- _DATA FOR REVIEW_
-- Opening Marker --

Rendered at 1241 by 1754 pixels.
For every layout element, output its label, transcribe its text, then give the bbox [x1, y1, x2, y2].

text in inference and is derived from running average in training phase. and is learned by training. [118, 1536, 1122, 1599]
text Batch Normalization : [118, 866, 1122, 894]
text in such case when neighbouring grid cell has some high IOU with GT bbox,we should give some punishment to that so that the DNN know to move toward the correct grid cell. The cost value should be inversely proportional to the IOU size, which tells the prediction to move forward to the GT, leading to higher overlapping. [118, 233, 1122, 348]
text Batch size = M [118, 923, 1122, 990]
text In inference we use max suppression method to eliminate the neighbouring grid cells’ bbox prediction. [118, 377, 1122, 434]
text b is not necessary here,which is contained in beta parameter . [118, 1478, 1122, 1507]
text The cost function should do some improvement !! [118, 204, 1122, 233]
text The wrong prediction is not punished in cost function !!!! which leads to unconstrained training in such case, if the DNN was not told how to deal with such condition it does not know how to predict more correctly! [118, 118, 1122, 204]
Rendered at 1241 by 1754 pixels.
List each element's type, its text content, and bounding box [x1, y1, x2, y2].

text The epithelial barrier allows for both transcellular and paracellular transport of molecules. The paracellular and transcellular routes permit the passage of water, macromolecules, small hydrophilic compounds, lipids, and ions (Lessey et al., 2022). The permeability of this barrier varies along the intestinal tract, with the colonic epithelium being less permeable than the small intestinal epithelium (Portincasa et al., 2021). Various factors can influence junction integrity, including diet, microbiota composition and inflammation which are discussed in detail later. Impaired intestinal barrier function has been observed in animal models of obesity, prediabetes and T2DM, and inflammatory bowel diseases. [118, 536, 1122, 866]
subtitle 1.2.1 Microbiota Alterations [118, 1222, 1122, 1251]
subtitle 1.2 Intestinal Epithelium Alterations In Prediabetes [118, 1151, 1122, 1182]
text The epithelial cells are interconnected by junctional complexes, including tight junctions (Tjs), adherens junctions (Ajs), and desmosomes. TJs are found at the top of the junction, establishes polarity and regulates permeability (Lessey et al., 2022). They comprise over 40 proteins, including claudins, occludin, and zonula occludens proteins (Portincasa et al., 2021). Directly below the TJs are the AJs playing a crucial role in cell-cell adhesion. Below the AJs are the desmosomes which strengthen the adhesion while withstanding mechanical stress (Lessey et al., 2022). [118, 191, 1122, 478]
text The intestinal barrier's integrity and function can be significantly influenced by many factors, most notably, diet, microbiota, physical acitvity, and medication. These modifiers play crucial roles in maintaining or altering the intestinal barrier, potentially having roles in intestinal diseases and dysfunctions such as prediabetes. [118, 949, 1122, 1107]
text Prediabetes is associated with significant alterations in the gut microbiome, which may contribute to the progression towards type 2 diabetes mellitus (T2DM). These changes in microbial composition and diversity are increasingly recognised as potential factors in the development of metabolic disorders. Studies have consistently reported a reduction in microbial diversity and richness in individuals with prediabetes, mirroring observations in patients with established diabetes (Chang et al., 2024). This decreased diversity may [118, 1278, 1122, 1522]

-- Closing Marker --

Check every line of the entries for the string "diet". Give only the number of lines that hold it.

2